Several general officers, unable to procure clothing in the common line, have employed agents to purchase up what could be found in different parts of the country. General Wayne, among others, has employed Mr. Zantzinger of Lancaster, who has purchased to the amount of four thousand five hundred pounds, for which he desires a draft upon the Treasury Board. Enclosed you have a copy of his letter. I am not clear whether this application should properly be made to the treasury, or the clothier-general, who should charge the money to the regiments for whom the clothes are, as so much advanced to them. If the latter should appear the most proper mode, I will order it to be done. I am anxiously waiting the arrival of the troops from the northward, who ought, from the time they have had my orders, to have been here before this. Colonel Hamilton, one of my aids, is up the North River, doing all he can to push them forward; but he writes me word, that he finds many unaccountable delays thrown in his way. However, I am in hopes that many days will not elapse before a brigade or two at least will arrive. The want of these troops has embarrassed all my measures exceedingly.
18th. Your despatches of the 13th & 14th have this moment come to hand, they shall be attended to and answered in my next. I have the honor to be, &c.

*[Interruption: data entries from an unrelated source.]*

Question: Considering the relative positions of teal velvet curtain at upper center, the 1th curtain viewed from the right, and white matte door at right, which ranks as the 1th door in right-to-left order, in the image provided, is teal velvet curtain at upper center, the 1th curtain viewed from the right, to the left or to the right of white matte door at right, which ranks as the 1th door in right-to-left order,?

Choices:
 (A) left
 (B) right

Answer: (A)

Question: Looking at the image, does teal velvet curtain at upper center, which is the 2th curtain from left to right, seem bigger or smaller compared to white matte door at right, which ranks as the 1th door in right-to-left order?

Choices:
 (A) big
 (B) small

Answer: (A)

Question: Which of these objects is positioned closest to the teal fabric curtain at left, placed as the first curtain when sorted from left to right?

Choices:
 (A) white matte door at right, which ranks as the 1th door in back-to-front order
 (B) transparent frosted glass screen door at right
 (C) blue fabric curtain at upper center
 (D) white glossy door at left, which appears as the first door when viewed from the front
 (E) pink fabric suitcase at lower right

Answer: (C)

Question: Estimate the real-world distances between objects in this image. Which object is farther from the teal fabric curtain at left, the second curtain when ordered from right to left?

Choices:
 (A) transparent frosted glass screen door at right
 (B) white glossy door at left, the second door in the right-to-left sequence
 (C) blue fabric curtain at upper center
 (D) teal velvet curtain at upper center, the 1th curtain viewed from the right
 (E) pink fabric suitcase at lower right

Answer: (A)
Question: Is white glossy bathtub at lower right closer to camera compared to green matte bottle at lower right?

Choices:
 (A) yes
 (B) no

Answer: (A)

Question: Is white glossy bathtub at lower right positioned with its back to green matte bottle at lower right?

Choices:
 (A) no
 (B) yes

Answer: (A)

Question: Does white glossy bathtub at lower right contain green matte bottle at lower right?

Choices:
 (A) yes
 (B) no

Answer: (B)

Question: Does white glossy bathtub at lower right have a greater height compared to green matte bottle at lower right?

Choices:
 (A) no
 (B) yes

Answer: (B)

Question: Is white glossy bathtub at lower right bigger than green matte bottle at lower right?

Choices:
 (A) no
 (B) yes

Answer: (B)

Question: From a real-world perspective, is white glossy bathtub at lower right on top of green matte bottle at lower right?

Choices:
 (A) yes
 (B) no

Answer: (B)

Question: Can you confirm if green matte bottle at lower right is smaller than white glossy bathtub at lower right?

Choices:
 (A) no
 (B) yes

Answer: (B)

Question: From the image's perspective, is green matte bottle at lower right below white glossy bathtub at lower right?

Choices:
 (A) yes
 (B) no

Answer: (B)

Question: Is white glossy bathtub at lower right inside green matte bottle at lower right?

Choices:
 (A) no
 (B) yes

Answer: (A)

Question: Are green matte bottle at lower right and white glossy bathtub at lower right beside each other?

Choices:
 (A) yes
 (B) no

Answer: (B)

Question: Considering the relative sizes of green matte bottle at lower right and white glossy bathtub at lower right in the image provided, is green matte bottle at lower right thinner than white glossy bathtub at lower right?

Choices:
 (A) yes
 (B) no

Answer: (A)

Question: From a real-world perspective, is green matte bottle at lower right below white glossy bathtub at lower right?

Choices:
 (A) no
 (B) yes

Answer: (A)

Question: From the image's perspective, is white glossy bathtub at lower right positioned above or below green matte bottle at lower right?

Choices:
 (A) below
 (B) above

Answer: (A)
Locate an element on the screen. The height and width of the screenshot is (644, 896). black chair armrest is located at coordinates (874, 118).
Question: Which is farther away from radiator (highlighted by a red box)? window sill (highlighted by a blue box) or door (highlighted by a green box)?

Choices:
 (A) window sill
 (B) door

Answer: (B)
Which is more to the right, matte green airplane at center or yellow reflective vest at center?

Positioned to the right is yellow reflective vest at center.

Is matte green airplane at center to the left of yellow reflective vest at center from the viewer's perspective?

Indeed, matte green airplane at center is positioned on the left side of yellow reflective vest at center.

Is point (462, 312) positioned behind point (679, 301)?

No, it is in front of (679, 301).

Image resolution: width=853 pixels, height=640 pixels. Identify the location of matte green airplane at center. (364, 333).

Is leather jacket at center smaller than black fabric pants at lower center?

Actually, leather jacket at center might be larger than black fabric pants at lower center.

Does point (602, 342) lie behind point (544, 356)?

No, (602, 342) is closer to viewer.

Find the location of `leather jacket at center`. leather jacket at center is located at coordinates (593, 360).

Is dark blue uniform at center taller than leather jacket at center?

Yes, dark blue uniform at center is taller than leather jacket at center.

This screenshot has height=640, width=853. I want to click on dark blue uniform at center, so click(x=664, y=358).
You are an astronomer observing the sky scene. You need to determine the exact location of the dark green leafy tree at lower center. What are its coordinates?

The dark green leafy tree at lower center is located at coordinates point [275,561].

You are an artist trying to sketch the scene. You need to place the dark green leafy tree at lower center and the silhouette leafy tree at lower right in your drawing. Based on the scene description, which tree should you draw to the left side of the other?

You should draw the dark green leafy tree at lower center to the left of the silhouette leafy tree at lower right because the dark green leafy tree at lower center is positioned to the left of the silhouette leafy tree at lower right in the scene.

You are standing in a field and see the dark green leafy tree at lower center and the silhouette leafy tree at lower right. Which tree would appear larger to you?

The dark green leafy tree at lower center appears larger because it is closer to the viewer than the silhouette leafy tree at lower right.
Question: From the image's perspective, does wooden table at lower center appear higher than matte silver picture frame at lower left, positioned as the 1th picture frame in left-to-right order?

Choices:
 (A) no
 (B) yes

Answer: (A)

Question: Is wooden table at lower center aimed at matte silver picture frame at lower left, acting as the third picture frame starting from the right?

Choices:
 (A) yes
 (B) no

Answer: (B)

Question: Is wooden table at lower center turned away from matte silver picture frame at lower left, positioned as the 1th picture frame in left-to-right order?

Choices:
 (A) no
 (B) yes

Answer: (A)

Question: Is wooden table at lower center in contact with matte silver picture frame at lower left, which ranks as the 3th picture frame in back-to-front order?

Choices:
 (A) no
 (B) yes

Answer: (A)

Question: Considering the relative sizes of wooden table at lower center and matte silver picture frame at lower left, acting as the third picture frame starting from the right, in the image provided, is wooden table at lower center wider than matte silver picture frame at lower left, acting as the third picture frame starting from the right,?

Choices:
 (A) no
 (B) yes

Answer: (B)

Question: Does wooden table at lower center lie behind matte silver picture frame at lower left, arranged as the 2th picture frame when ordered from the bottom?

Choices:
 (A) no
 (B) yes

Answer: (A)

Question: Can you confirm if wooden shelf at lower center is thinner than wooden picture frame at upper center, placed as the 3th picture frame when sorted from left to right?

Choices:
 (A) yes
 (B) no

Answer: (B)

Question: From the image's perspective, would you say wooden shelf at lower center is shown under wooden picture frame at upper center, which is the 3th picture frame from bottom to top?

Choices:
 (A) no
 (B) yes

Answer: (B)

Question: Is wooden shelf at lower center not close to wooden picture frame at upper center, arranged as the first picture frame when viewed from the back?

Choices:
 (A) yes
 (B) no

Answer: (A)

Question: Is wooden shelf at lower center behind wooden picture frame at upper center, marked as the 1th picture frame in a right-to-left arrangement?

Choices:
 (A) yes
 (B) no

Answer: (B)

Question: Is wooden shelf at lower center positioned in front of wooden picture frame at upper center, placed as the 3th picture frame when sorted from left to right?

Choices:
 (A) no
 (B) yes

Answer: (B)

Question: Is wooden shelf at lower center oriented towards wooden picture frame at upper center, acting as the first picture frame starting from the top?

[1 ]For six days preceding the evacuation of Fort Mifflin, the fire from the enemy’s batteries and shipping had been incessant. Major Fleury kept a journal of events, which was daily forwarded to General Washington, and from which the following are extracts.—“November 10th, at noon. I am interrupted by the bombs and balls, which fall thickly. The firing increases, but not the effect; our barracks alone suffer. Two o’clock; the direction of the fire is changed; our palisades suffer; a dozen of them are broken down; one of our cannon is damaged; I am afraid it will not fire straight. Eleven o’clock at night; the enemy keep up a firing every half hour. Our garrison diminishes; our soldiers are overwhelmed with fatigue.—11th. The enemy keep up a heavy fire; they have changed the direction of their embrasures and instead of battering our palisades in front, they take them obliquely and do great injury to our north side. At night; the enemy fire and interrupt our works. Three vessels have passed up between us and Province Island without any molestation from the galleys. Colonel Smith, Captain George, and myself wounded. Those two gentlemen passed immediately to Red Bank.—12th. Heavy firing; our two eighteen-pounders at the northern battery dismounted. At night; the enemy throw shells, and we are alarmed by thirty boats.—13th. The enemy have opened a battery on the old Ferry Wharf; the walk of our rounds is destroyed, the block-houses ruined. Our garrison is exhausted with fatigue and ill health.—14th. The enemy have kept up a firing upon us part of the night. Daylight discovers to us a floating battery placed a little above their grand battery and near the shore. Seven o’clock; the enemy keep up a great fire from their floating battery and the shore; our block-houses are in a pitiful condition. At noon; we have silenced the floating battery. A boat, which this day deserted from the fleet, will have given the enemy sufficient intimation of our weakness; they will probably attempt a lodgment on the Island, which we cannot prevent with our present strength.”